§ EXERCICES À FAIRE:
- 1) Résumez en deux phrases le texte sur la naissance de Jésus.
- 2) Répondez aux questions suivantes à partir du texte sur la naissance de Jésus :
(a) Qui était gouverneur de Syrie lors du premier recensement ?
(b) Où Marie coucha-t-elle son fils après l'avoir enveloppé de langes ?
(c) Quel titre porte le troisième tableau ?
- 3) Écrivez la suite du texte sur la naissance de Jésus, à partir du titre du quatrième tableau.

§ TEXTE À LIRE:
----

Je n’ajouterai pas cette fois-ci une homélie mais des réflexions sur ce qui s’est probablement passé à la naissance de Jésus... Je ferai aussi ressortir ce qui, je crois, devait être le plan Luc.
Ainsi pour moi, ce texte de l’évangile se présente en quatre tableaux.
Le texte Luc 2, 1 – 19.
(1er tableau) Le monde des puissants.
En ces jours-là, parut un édit de César Auguste que le monde habité soit recensé (1). Ce premier recensement eut lieu lorsque Quirinius était gouverneur de Syrie. Et chacun allait se faire recenser dans sa ville.
(2e tableau) Le monde des pauvres.
Joseph, lui aussi, quitta la ville de Nazareth en Galilée, pour monter (2) en Judée, à la ville de David appelée Bethléem, car il était de la maison et de la descendance de David. Il venait se faire recenser avec Marie, qui lui était promise en mariage et qui était enceinte. Or, pendant qu’ils étaient là, arrivèrent les jours où elle devait enfanter. Et elle enfanta son fils premier-né (3). Elle l’enveloppa de langes et le coucha dans une mangeoire, car il n’y avait pas de place pour eux dans la salle commune. Dans les environs se trouvaient des bergers (4) qui veillaient les veilles de la nuit dans les champs pour garder leurs troupeaux.
(3e tableau) Le monde de Dieu si proche du monde des pauvres.
L’ange du Seigneur (5) se tint devant eux, et la gloire du Seigneur les enveloppa de sa lumière. Ils furent saisis d’une grande crainte, mais l’ange leur dit : « Ne craignez pas, car voici que je viens vous annoncer une bonne nouvelle, une grande joie pour tout le peuple : aujourd’hui (6), vous est né un Sauveur, dans la ville de David. Il est le Messie, le Seigneur. Et voilà le signe (7) qui vous est donné : vous trouverez un nouveau-né emmailloté et couché dans une mangeoire. » Et soudain, il y eut avec l’ange une troupe céleste innombrable (8) qui louait Dieu en disant : « Gloire à Dieu au plus des cieux, et paix sur la terre aux hommes qu’il aime. »
(4e tableau) Réponse du monde des pauvres.

----

Données sources:
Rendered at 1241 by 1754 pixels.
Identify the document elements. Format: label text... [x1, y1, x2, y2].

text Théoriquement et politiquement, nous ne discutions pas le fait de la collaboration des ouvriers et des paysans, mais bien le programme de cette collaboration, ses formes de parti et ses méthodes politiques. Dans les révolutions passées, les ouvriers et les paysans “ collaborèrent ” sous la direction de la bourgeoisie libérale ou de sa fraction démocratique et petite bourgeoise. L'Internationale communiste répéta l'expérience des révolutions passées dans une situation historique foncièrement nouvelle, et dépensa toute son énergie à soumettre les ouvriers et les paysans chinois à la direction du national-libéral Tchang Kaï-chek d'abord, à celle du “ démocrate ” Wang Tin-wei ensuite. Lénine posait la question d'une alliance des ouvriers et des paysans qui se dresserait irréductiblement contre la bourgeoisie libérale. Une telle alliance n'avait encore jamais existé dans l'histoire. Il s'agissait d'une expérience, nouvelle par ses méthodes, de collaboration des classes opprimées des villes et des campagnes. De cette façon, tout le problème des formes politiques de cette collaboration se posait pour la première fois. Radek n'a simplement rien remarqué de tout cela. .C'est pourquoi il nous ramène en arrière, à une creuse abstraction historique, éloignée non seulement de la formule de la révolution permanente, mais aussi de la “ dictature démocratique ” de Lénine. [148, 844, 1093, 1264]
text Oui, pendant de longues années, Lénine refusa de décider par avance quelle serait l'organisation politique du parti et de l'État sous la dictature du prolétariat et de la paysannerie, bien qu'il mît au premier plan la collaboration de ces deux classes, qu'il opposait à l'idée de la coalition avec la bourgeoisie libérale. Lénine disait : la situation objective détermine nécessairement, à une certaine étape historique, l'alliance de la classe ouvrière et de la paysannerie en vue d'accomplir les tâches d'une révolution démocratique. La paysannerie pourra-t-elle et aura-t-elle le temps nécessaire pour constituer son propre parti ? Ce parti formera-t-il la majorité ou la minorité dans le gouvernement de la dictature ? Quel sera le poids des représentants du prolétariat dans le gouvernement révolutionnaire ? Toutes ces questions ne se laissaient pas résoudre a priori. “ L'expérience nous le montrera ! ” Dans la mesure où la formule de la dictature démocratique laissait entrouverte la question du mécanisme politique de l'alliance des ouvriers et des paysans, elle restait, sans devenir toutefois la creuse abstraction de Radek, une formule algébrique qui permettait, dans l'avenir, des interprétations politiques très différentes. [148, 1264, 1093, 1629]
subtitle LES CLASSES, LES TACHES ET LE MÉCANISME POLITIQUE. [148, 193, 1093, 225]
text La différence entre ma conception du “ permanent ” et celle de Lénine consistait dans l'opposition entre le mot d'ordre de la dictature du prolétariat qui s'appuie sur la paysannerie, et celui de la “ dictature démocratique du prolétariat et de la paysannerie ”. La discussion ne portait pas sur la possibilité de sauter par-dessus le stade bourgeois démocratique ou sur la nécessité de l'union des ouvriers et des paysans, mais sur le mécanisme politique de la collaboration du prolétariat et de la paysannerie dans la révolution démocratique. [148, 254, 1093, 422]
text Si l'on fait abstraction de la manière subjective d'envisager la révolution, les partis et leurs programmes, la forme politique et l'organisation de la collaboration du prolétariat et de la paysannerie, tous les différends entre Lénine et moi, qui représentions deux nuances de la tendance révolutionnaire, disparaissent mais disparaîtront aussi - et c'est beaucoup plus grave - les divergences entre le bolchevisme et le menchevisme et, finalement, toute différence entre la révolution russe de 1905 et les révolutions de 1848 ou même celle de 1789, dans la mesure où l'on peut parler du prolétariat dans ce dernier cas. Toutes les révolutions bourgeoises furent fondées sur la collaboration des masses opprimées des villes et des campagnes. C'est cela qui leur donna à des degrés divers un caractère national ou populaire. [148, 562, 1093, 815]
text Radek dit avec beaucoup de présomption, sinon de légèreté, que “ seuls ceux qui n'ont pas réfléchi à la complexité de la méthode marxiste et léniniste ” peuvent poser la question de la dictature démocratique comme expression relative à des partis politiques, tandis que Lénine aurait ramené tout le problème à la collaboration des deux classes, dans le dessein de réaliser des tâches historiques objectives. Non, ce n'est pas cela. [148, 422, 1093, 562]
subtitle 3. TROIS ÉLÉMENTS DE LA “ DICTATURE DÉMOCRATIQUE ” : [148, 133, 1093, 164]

----

§ RÉPONSES AUX EXERCICES:
- 1) Plutôt qu'une homélie, l'auteur propose des réflexions sur la naissance de Jésus et lit Luc 2, 1-19 comme une suite de quatre tableaux, du monde des puissants au monde des pauvres. Après l'édit de recensement de César Auguste, Joseph et Marie vont à Bethléem, où Marie couche son fils dans une mangeoire, puis un ange annonce aux bergers la naissance d'un Sauveur, avec une troupe céleste qui loue Dieu.

- 2)
(a) Quirinius.
(b) Dans une mangeoire.
(c) « Le monde de Dieu si proche du monde des pauvres ».

- 3)
Lorsque les anges eurent quitté les bergers pour le ciel, ceux-ci se disaient entre eux : « Allons certes jusqu’à Bethléem pour voir ce qui est arrivé, et que le Seigneur nous a fait connaître. » Ils se hâtèrent d’y aller, et ils découvrirent Marie et Joseph, avec le bébé couché dans une mangeoire. Après l’avoir vu, ils firent connaître la parole dite au sujet du petit enfant. Et tout le monde s’étonnait de ce que racontaient les bergers (9). Marie, cependant, retenait tous ces événements et les méditait dans son cœur.
(1) Le mot recensement revient 4 fois comme pour mieux marquer le poids de l’occupation. L’objectif du recensement n’est autre que mieux taxer les régions soumises à Rome.
(2) Bethléem est située à 900 m. d’altitude et Nazareth à environ 350 m..
(3) Même si l’Eglise catholique enseigne que Jésus est fils unique de Marie, Matthieu, en 13, 35 et 36, par exemple nous parle de ses frères, Jacques, Joseph, Simon et Jude et de ses sœurs.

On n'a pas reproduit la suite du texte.